Fernand Léger drew on Cubism to formulate his own unique approach to depicting the marvels of modern industrial life. Between 1918 and 1955 he made some two hundred printed images, the majority of which appeared as illustrations in books and journals. He often employed photomechanical processes, which allowed his works to be printed in large editions in widely distributed ephemeral formats such as journal covers and theater programs.
Léger rose to prominence as a painter when Daniel-Henry Kahnweiler, a celebrated Parisian dealer and publisher, exhibited his work in 1910. After World War I, he became increasingly interested in non-traditional mediums, making murals, designing tapestries, costumes, and theater and film sets, and eventually completing a film in 1924. He turned to book illustration and graphic design in this spirit, completing his first book project in 1918.
Originally conceived as a screenplay by Blaise Cendrars, La Fin du monde was instead published as a novel when funding for the movie fell through.
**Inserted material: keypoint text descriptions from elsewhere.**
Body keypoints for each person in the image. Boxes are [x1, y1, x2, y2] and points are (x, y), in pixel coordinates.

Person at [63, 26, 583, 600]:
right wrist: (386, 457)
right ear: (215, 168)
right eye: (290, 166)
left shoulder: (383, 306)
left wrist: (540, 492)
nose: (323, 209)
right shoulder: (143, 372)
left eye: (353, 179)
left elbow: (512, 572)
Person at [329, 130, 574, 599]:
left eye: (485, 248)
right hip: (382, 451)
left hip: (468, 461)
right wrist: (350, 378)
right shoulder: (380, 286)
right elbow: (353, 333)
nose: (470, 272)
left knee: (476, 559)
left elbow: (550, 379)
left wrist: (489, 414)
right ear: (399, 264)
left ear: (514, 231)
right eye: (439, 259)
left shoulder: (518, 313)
The story is a satire in which God, in the guise of a cigar-smoking American businessman, promotes an apocalyptic war on earth as entertainment for the god Mars. In the book format, Léger's illustrations become integral to conveying the filmic progression of the text. Amid his illustrations, Léger includes fragments of Cendrars's text as boldly colored stenciled and block letters, inspired by his love of street signs and silent-movie titles. His dynamic, fractured compositions create a simulation of the moving images of film as the pages of the book are turned.
Publication excerpt from an essay by Harper Montgomery, in Deborah Wye, Artists and Prints: Masterworks from The Museum of Modern Art, New York: The Museum of Modern Art, 2004, p. 72.